|Image from Goodreads|
The writing was so beautiful. The way she described the Italian Alps was amazing. She walked a very fine line between perfect description and over description and managed to stay on the side of perfect. Her characters were unforgettable, Enza's whole family were amazing and I could read a whole book just about the nuns that Ciro grew up with. The romance story was the slowest slow-burn romance I think I've ever read. The story followed how Enza became the shoemaker's wife and it took about a decade for them to finally get together, but it was so worth it.
The only problems I had with the story were that it seemed to go on a bit too long. The majority of the story was, as I said before, how Enza became the shoemaker's wife. Once they were married and off on their life together there was a perfect spot to end the story, with Ciro and Enza walking off into the wilderness of Minnesota to follow their dreams together. But it didn't end there, and I really feel like it should have, the rest seemed like it got chopped off of a different book and tacked on to this one just to fill the word count.
There was also one point where I went 'Wow. Someone's trying too hard.' and that was when Ciro went to Italy to visit after WWI. He was having some internal monologue about how it wasn't his Italy anymore, and how years of poverty had taken it's toll on the people and they'd latch on to the next ideology to come along. And of course that's exactly what happened, Mussolini and the rise of Fascism, was the next ideology to come along. It just seemed so out of place for a young man, even a well read young man, who just left a war zone and was seeing his brother for the first time in over a decade to be sitting in a cafe, smoking and contemplating ideology.
This was a great pick, and I gave it 4 out of 5 stars!
June's pick is from C whose last pick was I am Malala.

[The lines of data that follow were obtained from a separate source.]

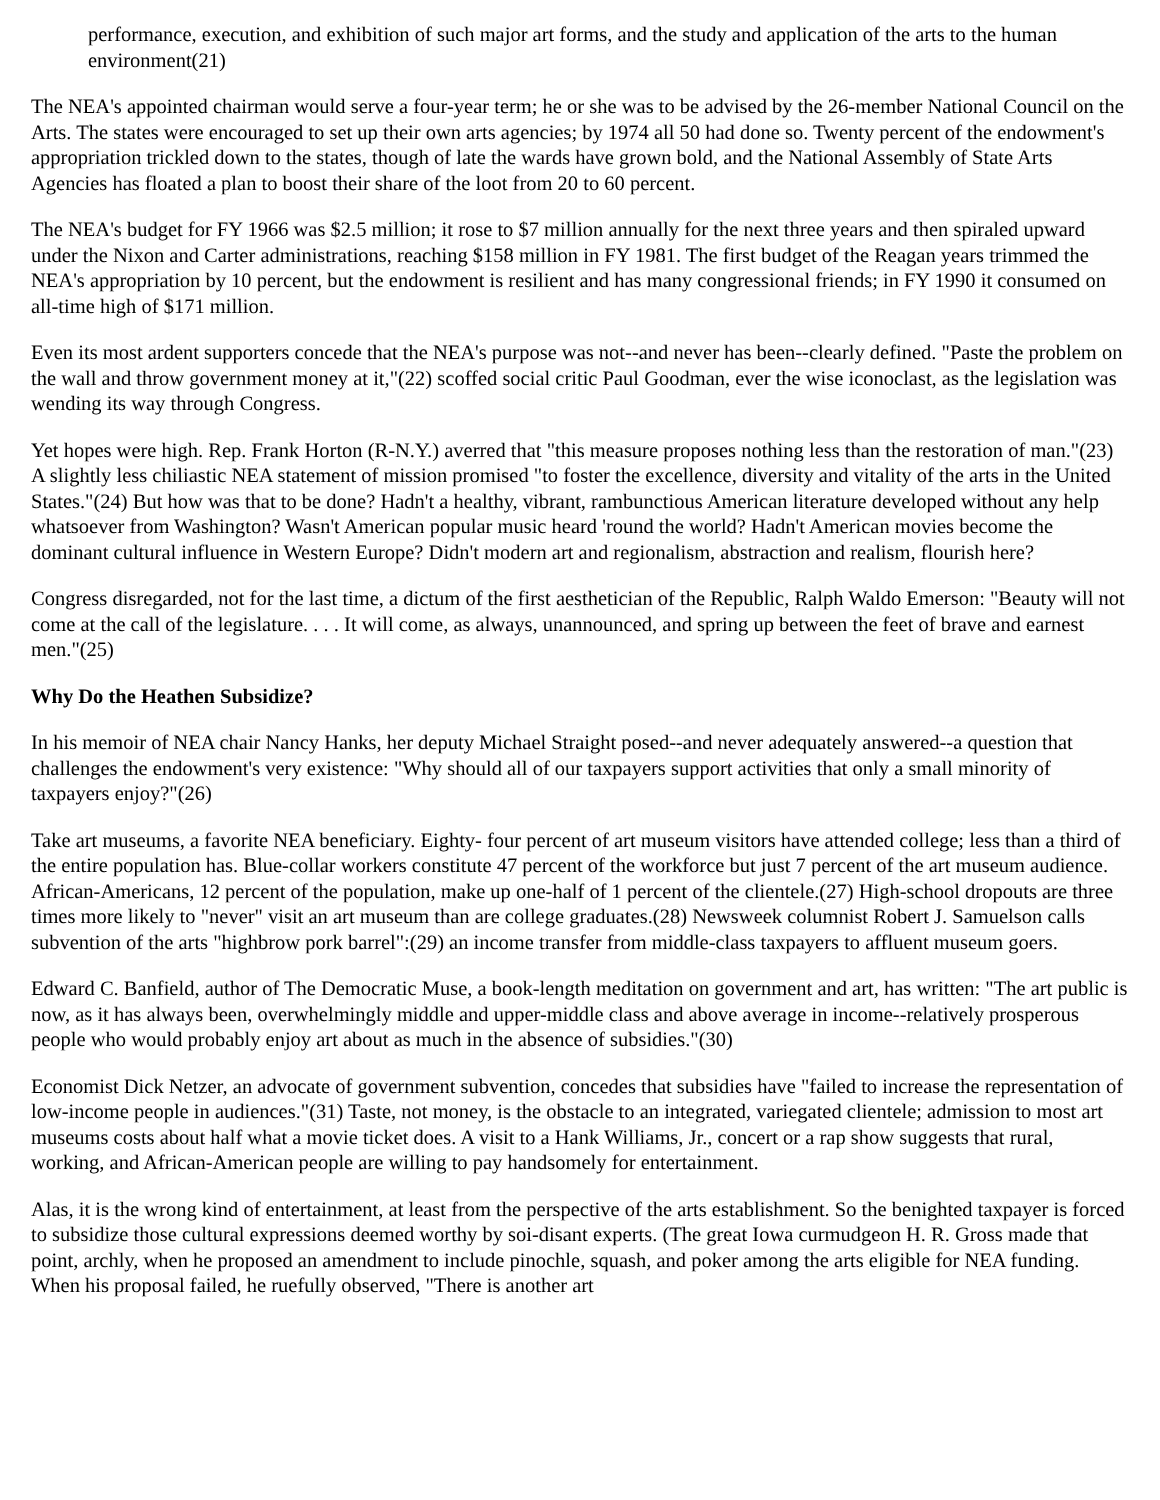performance, execution, and exhibition of such major art forms, and the study and application of the arts to the human environment(21)
The NEA's appointed chairman would serve a four-year term; he or she was to be advised by the 26-member National Council on the Arts. The states were encouraged to set up their own arts agencies; by 1974 all 50 had done so. Twenty percent of the endowment's appropriation trickled down to the states, though of late the wards have grown bold, and the National Assembly of State Arts Agencies has floated a plan to boost their share of the loot from 20 to 60 percent.
The NEA's budget for FY 1966 was $2.5 million; it rose to $7 million annually for the next three years and then spiraled upward under the Nixon and Carter administrations, reaching $158 million in FY 1981. The first budget of the Reagan years trimmed the NEA's appropriation by 10 percent, but the endowment is resilient and has many congressional friends; in FY 1990 it consumed on all-time high of $171 million.
Even its most ardent supporters concede that the NEA's purpose was not--and never has been--clearly defined. "Paste the problem on the wall and throw government money at it,"(22) scoffed social critic Paul Goodman, ever the wise iconoclast, as the legislation was wending its way through Congress.
Yet hopes were high. Rep. Frank Horton (R-N.Y.) averred that "this measure proposes nothing less than the restoration of man."(23) A slightly less chiliastic NEA statement of mission promised "to foster the excellence, diversity and vitality of the arts in the United States."(24) But how was that to be done? Hadn't a healthy, vibrant, rambunctious American literature developed without any help whatsoever from Washington? Wasn't American popular music heard 'round the world? Hadn't American movies become the dominant cultural influence in Western Europe? Didn't modern art and regionalism, abstraction and realism, flourish here?
Congress disregarded, not for the last time, a dictum of the first aesthetician of the Republic, Ralph Waldo Emerson: "Beauty will not come at the call of the legislature. . . . It will come, as always, unannounced, and spring up between the feet of brave and earnest men."(25)
Why Do the Heathen Subsidize?
In his memoir of NEA chair Nancy Hanks, her deputy Michael Straight posed--and never adequately answered--a question that challenges the endowment's very existence: "Why should all of our taxpayers support activities that only a small minority of taxpayers enjoy?"(26)
Take art museums, a favorite NEA beneficiary. Eighty- four percent of art museum visitors have attended college; less than a third of the entire population has. Blue-collar workers constitute 47 percent of the workforce but just 7 percent of the art museum audience. African-Americans, 12 percent of the population, make up one-half of 1 percent of the clientele.(27) High-school dropouts are three times more likely to "never" visit an art museum than are college graduates.(28) Newsweek columnist Robert J. Samuelson calls subvention of the arts "highbrow pork barrel":(29) an income transfer from middle-class taxpayers to affluent museum goers.
Edward C. Banfield, author of The Democratic Muse, a book-length meditation on government and art, has written: "The art public is now, as it has always been, overwhelmingly middle and upper-middle class and above average in income--relatively prosperous people who would probably enjoy art about as much in the absence of subsidies."(30)
Economist Dick Netzer, an advocate of government subvention, concedes that subsidies have "failed to increase the representation of low-income people in audiences."(31) Taste, not money, is the obstacle to an integrated, variegated clientele; admission to most art museums costs about half what a movie ticket does. A visit to a Hank Williams, Jr., concert or a rap show suggests that rural, working, and African-American people are willing to pay handsomely for entertainment.
Alas, it is the wrong kind of entertainment, at least from the perspective of the arts establishment. So the benighted taxpayer is forced to subsidize those cultural expressions deemed worthy by soi-disant experts. (The great Iowa curmudgeon H. R. Gross made that point, archly, when he proposed an amendment to include pinochle, squash, and poker among the arts eligible for NEA funding. When his proposal failed, he ruefully observed, "There is another art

C always seems to have the most thought provoking picks and this new pick fits right in. For June the pick is The Color of Water by James McBride.
|Image from Goodreads|
The Color of Water is the story of the authors mother, the daughter of a Polish Rabbi who married a black man in the early 1940's and raised 12 children in the Projects of Brooklyn, I don't know much about it besides what I read in the blurb but it sounds good and I can't wait to read it!
Next month is supposed to be J's pick but she's going to be out of town so I get to pick! I'm pretty excited about it and I think I have my book chosen already, although it might change before the next meeting.